Treatment of manifestations: There is no FDA-approved treatment for this disease or specific treatment for the acute photosensitivity. The pain is not responsive to narcotic analgesics. Currently the only effective treatment is prevention of the painful attacks by avoidance of sun/light (including the long-wave ultraviolet light that passes through window glass) through use of protective clothing (e.g., long sleeves, gloves, wide-brimmed hats, protective tinted glass for cars and windows). Although topical sunscreens are typically not useful, some tanning products containing creams which cause increased pigmentation may be helpful. Oral Lumitene™ (β-carotene) may improve tolerance to sunlight by causing mild skin discoloration due to carotenemia. Severe liver complications are difficult to treat: cholestyramine and other porphyrin absorbents (to interrupt the enterohepatic circulation of protoporphyrin and promote its fecal excretion) and plasmapheresis and intravenous hemin are sometimes beneficial. Liver transplantation can be a life-saving measure in individuals with severe protoporphyric liver disease; combined bone marrow and liver transplantation is indicated in those with liver failure to prevent future damage to the allografts. Prevention of secondary complications: Vitamin D supplementation to prevent vitamin D insufficiency due to sun avoidance. Surveillance: Monitoring of: hepatic function every 6-12 months and hepatic imaging if cholelithiasis is suspected; erythrocyte protoporphyrin levels (free and zinc-chelated), hematologic indices, and iron profile annually; vitamin D 25-OH levels. Agents/circumstances to avoid: Sunlight and UV light; for those with hepatic dysfunction, drugs that may induce cholestasis (e.g., estrogens). For those with cholestatic liver failure, use of protective filters for artificial lights in the operating room to avoid phototoxic damage. Evaluation of relatives at risk: If the ALAS2 pathogenic variant has been identified in an affected family member, at-risk relatives can be tested as newborns or infants so that those with the pathogenic variant can benefit from early intervention (sun protection) and future monitoring for signs of liver dysfunction. Therapies under investigation: Clinical trials are underway for afamelanotide, an α-melanocyte stimulating hormone analogue, which increases skin pigmentation by increasing melanin production.

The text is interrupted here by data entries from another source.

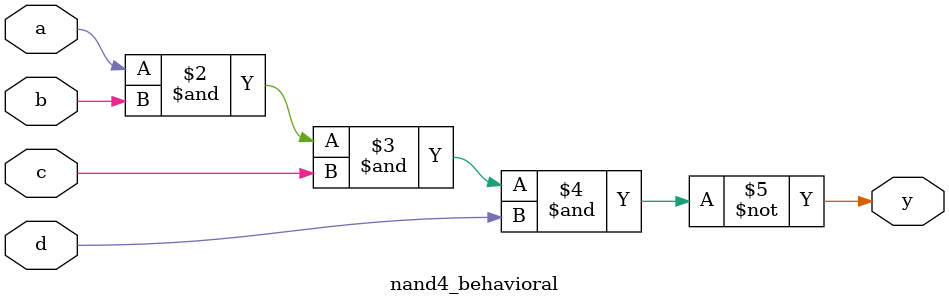
<source format=v>


module nand4_gate(
    input       a, b, c, d,  // 4-Input
    output      y);          // Output

    // GATE PRIMITIVE
    nand (y, a, b, c, d);

endmodule

module nand4_dataflow(
    input       a, b, c, d,  // 4-Input
    output      y);          // Output


    // CONTINUOUS ASSIGNMENT STATEMENT
    assign y = ~(a & b & c & d);

endmodule

module nand4_behavioral(
    input       a, b, c, d,  // 4-Input
    output reg  y);          // Output

    // ALWAYS BLOCK with NON-BLOCKING PROCEDURAL ASSIGNMENT STATEMENT
    always @(a or b or c or d) begin
        y <= ~(a & b & c & d);
    end

endmodule
</source>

XLP is inherited in an X-linked manner. Affected males transmit the pathogenic variant to all of their daughters and none of their sons. Women with an ALAS2 pathogenic variant have a 50% chance of transmitting the variant to each child. Carrier testing for at-risk relatives and prenatal testing for pregnancies at increased risk are possible if the pathogenic variant has been identified in an affected family member.